Sentado en un banco de aquella iglesia, era incapaz de comprender que lo que le pasaba no era una tragedia. Solo algo bastante común que tenían que atravesar más de la mitad de los seres humanos.

Miraba el anillo, recordaba imágenes y lloraba. La angustia que le oprimía el pecho y su respiración entrecortada parecían no terminar nunca, ni drenar con litros de lágrimas.

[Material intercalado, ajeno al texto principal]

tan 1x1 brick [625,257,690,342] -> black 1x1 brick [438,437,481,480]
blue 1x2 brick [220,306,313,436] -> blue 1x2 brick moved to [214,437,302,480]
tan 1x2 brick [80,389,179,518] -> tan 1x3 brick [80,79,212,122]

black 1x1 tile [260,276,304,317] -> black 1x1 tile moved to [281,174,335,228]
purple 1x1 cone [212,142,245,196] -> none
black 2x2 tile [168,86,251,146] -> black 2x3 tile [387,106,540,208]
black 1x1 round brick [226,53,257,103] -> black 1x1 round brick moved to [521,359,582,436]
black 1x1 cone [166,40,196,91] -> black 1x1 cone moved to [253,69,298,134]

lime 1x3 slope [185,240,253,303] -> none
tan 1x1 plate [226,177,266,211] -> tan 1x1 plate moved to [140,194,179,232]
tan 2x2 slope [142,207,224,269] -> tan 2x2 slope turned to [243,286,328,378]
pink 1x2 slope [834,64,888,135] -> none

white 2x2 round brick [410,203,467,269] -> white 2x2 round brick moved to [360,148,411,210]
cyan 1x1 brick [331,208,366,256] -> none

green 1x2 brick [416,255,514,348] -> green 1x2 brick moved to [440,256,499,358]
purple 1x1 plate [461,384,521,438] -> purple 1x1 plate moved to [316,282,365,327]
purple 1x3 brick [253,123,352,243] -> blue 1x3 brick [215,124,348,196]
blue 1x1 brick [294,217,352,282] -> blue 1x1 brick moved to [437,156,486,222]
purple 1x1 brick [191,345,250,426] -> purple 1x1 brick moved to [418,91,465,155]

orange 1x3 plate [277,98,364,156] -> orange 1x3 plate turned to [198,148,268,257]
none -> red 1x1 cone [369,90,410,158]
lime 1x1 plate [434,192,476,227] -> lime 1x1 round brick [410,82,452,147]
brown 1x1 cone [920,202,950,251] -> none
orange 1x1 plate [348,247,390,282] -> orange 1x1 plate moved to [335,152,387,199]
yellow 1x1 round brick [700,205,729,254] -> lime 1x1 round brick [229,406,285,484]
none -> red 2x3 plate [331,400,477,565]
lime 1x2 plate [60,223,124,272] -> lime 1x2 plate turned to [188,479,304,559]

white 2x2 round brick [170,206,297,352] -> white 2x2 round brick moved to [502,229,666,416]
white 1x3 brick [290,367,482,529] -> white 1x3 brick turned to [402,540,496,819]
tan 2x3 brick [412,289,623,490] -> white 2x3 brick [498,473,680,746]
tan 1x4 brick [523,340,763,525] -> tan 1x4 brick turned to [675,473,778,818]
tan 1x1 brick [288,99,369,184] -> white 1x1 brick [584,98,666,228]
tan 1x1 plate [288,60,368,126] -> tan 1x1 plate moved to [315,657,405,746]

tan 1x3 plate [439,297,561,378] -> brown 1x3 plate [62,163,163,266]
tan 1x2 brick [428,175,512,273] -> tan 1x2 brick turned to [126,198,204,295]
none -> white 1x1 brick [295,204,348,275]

El llanto fue disminuyendo aunque no se detuvo. Damián recuperó algo de paz. Las lágrimas seguían deslizándose por sus mejillas, pero la angustia apretaba menos. La conciencia de que no podría volver a ponerse el anillo, le erizó todos los pelos de su piel. Registró que aquello más que una decisión era aceptar la realidad. La sagrada verdad interior.

Volvió a mirar el nombre de su esposa grabado en la cara interna. Se le iluminó la cara al recordarla. Nuevamente se puso a llorar como un niño. Se quedó unos minutos más sosteniendo el anillo con sus dedos. Como si se negara a rendirse. Como si velara a aquél gran amor de su vida. Después de un largo suspiro no tuvo más remedio que aceptar la pérdida.

Se lo acercó a la boca y le dio un beso. Luego varios, y de nuevo se le nubló la vista. ¿No se terminarían nunca las lágrimas?

Después de unos minutos atemporales, le dio un largo beso final, lo guardó en su bolsillo, se paró y salió caminando despacio.

Mientras regresaba a su casa para cuidar a sus sobrinos, estaba en paz. Más que enojarse con la realidad porque su matrimonio se hubiera terminado, agradeció que hubiera ocurrido.